Coregistration, Forward Model, and Source Reconstruction#

core_config controls automated MEG-MRI coregistration. It contains pre-cleaning parameters for head-shape points and two ICP stages: icp and finetune_icp. Weights such as nasion_weight, hsp_weight, and hpi_weight control how strongly fiducials, head-shape points, and HPI points influence the fit.

fwd_config controls the forward model. surface selects the cortical surface, and spacing controls source-space spacing such as ico4.
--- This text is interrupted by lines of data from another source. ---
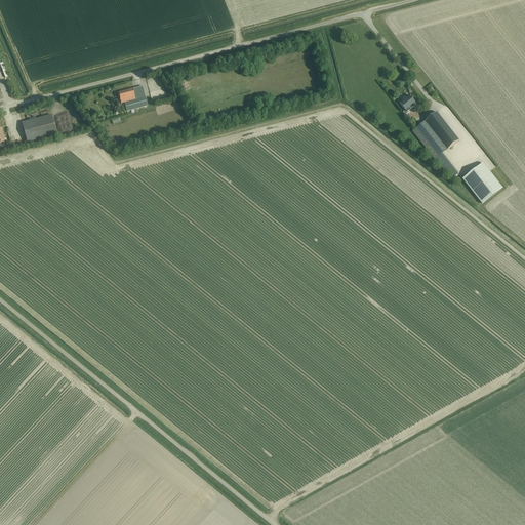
[(143,87),(134,89),(118,93),(121,104),(124,103),(127,112),(134,110),(148,106),(143,87)]
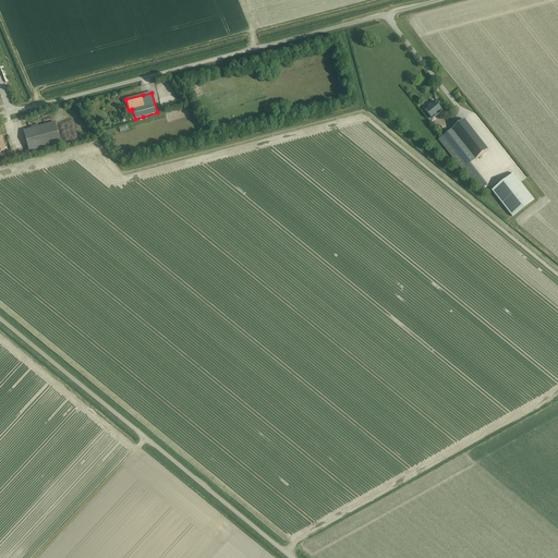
[(425,110),(431,118),(428,120),(431,123),(435,120),(434,119),(443,111),(435,101),(425,110)]
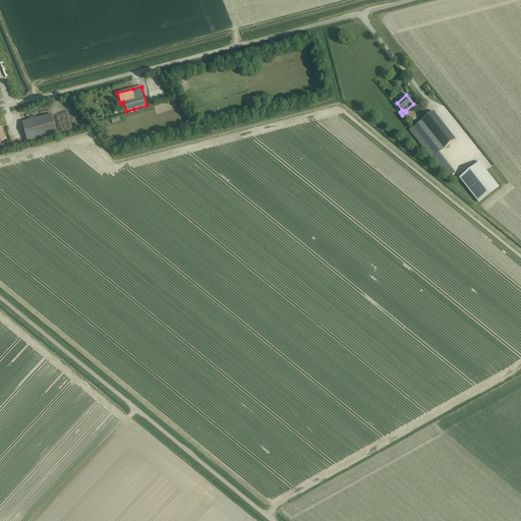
[(412,129),(409,131),(431,159),(440,153),(456,140),(433,112),(413,127),(412,129)]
src_type selects whether source reconstruction consumes epochs or raw. src_config.source_methods currently supports methods implemented by source_localization.py, including dSPM and LCMV. The nested dSPM and LCMV blocks are passed to MNE inverse or beamformer functions.

Static Report Thresholds#

The static report uses simple, configurable thresholds for alarms. These are not normative or calibrated quality scores.

Field	Default	Meaning
`bad_channel_threshold`	`30`	Warn when detected bad channels exceed this count.
`bad_segment_threshold`	`50`	Warn when detected bad segments exceed this count.
`coreg_mean_threshold`	`5.0`	Danger alarm when mean coregistration distance exceeds this value in mm.
`coreg_max_threshold`	`10.0`	Danger alarm when max coregistration distance exceeds this value in mm.
`epoch_reject_rate_threshold`	`0.30`	Warn when rejected epoch fraction exceeds this value.

Static Report Task Logs#

static_task_log_mode controls command-log bundling for the Task Details and Task Failure Details sections in the static report.

Value	Meaning
`all-command-log`	Default. Copy `.command.err`, `.command.log`, and `.command.out` excerpts for failed or ignored tasks, and also copy `.command.log` for successful tasks.
`failed`	Copy command logs only for failed or ignored tasks when a smaller report directory is preferred.
`none`	Copy no `.command*` logs. Trace-derived task details remain visible.